Records in a dataset:
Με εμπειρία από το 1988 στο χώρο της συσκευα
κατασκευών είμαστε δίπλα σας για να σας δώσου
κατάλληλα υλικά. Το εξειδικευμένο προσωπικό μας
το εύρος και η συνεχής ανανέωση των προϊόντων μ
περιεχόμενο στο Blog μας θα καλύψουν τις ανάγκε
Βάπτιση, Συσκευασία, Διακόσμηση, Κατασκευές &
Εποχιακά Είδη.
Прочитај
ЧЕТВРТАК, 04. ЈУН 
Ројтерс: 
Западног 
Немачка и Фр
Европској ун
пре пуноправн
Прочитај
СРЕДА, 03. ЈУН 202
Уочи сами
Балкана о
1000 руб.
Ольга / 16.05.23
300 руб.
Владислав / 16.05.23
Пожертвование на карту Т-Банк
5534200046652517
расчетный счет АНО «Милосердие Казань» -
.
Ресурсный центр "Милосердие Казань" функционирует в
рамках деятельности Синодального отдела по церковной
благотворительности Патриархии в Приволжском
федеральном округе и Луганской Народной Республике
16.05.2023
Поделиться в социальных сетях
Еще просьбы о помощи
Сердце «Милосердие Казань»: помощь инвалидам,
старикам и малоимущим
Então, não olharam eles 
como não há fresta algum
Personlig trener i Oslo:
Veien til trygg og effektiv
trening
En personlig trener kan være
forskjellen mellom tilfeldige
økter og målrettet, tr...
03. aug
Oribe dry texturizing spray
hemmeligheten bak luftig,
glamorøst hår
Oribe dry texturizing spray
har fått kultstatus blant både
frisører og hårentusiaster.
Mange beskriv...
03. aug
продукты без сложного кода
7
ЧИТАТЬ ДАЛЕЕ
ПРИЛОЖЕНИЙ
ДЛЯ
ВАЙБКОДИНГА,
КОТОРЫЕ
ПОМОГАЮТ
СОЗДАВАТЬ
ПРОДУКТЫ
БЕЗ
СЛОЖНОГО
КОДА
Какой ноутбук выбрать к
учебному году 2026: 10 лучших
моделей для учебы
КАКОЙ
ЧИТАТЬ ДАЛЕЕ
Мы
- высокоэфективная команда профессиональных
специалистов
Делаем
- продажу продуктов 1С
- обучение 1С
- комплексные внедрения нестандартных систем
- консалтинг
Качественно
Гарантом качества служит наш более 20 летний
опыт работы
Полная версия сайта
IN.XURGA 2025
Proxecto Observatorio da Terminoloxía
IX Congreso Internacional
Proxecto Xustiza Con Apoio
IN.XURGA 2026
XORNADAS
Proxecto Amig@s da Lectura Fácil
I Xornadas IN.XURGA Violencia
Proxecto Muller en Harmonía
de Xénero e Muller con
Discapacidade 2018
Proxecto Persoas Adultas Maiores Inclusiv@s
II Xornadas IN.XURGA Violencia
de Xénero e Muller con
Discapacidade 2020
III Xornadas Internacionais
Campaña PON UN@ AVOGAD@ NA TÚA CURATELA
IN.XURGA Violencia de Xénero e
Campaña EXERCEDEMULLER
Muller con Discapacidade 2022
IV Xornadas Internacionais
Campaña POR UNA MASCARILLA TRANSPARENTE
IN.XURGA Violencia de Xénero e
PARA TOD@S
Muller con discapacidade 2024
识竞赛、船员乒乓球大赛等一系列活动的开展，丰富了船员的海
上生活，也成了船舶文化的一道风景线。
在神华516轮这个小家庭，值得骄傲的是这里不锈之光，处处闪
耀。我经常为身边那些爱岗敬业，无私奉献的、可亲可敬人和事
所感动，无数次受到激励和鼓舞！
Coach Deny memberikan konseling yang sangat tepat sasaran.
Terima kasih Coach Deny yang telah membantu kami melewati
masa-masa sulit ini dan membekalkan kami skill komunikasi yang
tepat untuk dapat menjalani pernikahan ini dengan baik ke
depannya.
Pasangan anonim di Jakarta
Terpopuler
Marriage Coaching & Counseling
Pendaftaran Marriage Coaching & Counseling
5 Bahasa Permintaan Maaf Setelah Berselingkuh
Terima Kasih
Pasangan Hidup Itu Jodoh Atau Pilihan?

● **What you should do**: Rewrite the lines of the records with "Marriage Coaching & Counseling" replaced by "Konseling Pernikahan" wherever it occurs, leaving everything else unchanged.

● **Exercise response**:
Με εμπειρία από το 1988 στο χώρο της συσκευα
κατασκευών είμαστε δίπλα σας για να σας δώσου
κατάλληλα υλικά. Το εξειδικευμένο προσωπικό μας
το εύρος και η συνεχής ανανέωση των προϊόντων μ
περιεχόμενο στο Blog μας θα καλύψουν τις ανάγκε
Βάπτιση, Συσκευασία, Διακόσμηση, Κατασκευές &
Εποχιακά Είδη.
Прочитај
ЧЕТВРТАК, 04. ЈУН 
Ројтерс: 
Западног 
Немачка и Фр
Европској ун
пре пуноправн
Прочитај
СРЕДА, 03. ЈУН 202
Уочи сами
Балкана о
1000 руб.
Ольга / 16.05.23
300 руб.
Владислав / 16.05.23
Пожертвование на карту Т-Банк
5534200046652517
расчетный счет АНО «Милосердие Казань» -
.
Ресурсный центр "Милосердие Казань" функционирует в
рамках деятельности Синодального отдела по церковной
благотворительности Патриархии в Приволжском
федеральном округе и Луганской Народной Республике
16.05.2023
Поделиться в социальных сетях
Еще просьбы о помощи
Сердце «Милосердие Казань»: помощь инвалидам,
старикам и малоимущим
Então, não olharam eles 
como não há fresta algum
Personlig trener i Oslo:
Veien til trygg og effektiv
trening
En personlig trener kan være
forskjellen mellom tilfeldige
økter og målrettet, tr...
03. aug
Oribe dry texturizing spray
hemmeligheten bak luftig,
glamorøst hår
Oribe dry texturizing spray
har fått kultstatus blant både
frisører og hårentusiaster.
Mange beskriv...
03. aug
продукты без сложного кода
7
ЧИТАТЬ ДАЛЕЕ
ПРИЛОЖЕНИЙ
ДЛЯ
ВАЙБКОДИНГА,
КОТОРЫЕ
ПОМОГАЮТ
СОЗДАВАТЬ
ПРОДУКТЫ
БЕЗ
СЛОЖНОГО
КОДА
Какой ноутбук выбрать к
учебному году 2026: 10 лучших
моделей для учебы
КАКОЙ
ЧИТАТЬ ДАЛЕЕ
Мы
- высокоэфективная команда профессиональных
специалистов
Делаем
- продажу продуктов 1С
- обучение 1С
- комплексные внедрения нестандартных систем
- консалтинг
Качественно
Гарантом качества служит наш более 20 летний
опыт работы
Полная версия сайта
IN.XURGA 2025
Proxecto Observatorio da Terminoloxía
IX Congreso Internacional
Proxecto Xustiza Con Apoio
IN.XURGA 2026
XORNADAS
Proxecto Amig@s da Lectura Fácil
I Xornadas IN.XURGA Violencia
Proxecto Muller en Harmonía
de Xénero e Muller con
Discapacidade 2018
Proxecto Persoas Adultas Maiores Inclusiv@s
II Xornadas IN.XURGA Violencia
de Xénero e Muller con
Discapacidade 2020
III Xornadas Internacionais
Campaña PON UN@ AVOGAD@ NA TÚA CURATELA
IN.XURGA Violencia de Xénero e
Campaña EXERCEDEMULLER
Muller con Discapacidade 2022
IV Xornadas Internacionais
Campaña POR UNA MASCARILLA TRANSPARENTE
IN.XURGA Violencia de Xénero e
PARA TOD@S
Muller con discapacidade 2024
识竞赛、船员乒乓球大赛等一系列活动的开展，丰富了船员的海
上生活，也成了船舶文化的一道风景线。
在神华516轮这个小家庭，值得骄傲的是这里不锈之光，处处闪
耀。我经常为身边那些爱岗敬业，无私奉献的、可亲可敬人和事
所感动，无数次受到激励和鼓舞！
Coach Deny memberikan konseling yang sangat tepat sasaran.
Terima kasih Coach Deny yang telah membantu kami melewati
masa-masa sulit ini dan membekalkan kami skill komunikasi yang
tepat untuk dapat menjalani pernikahan ini dengan baik ke
depannya.
Pasangan anonim di Jakarta
Terpopuler
Konseling Pernikahan
Pendaftaran Konseling Pernikahan
5 Bahasa Permintaan Maaf Setelah Berselingkuh
Terima Kasih
Pasangan Hidup Itu Jodoh Atau Pilihan?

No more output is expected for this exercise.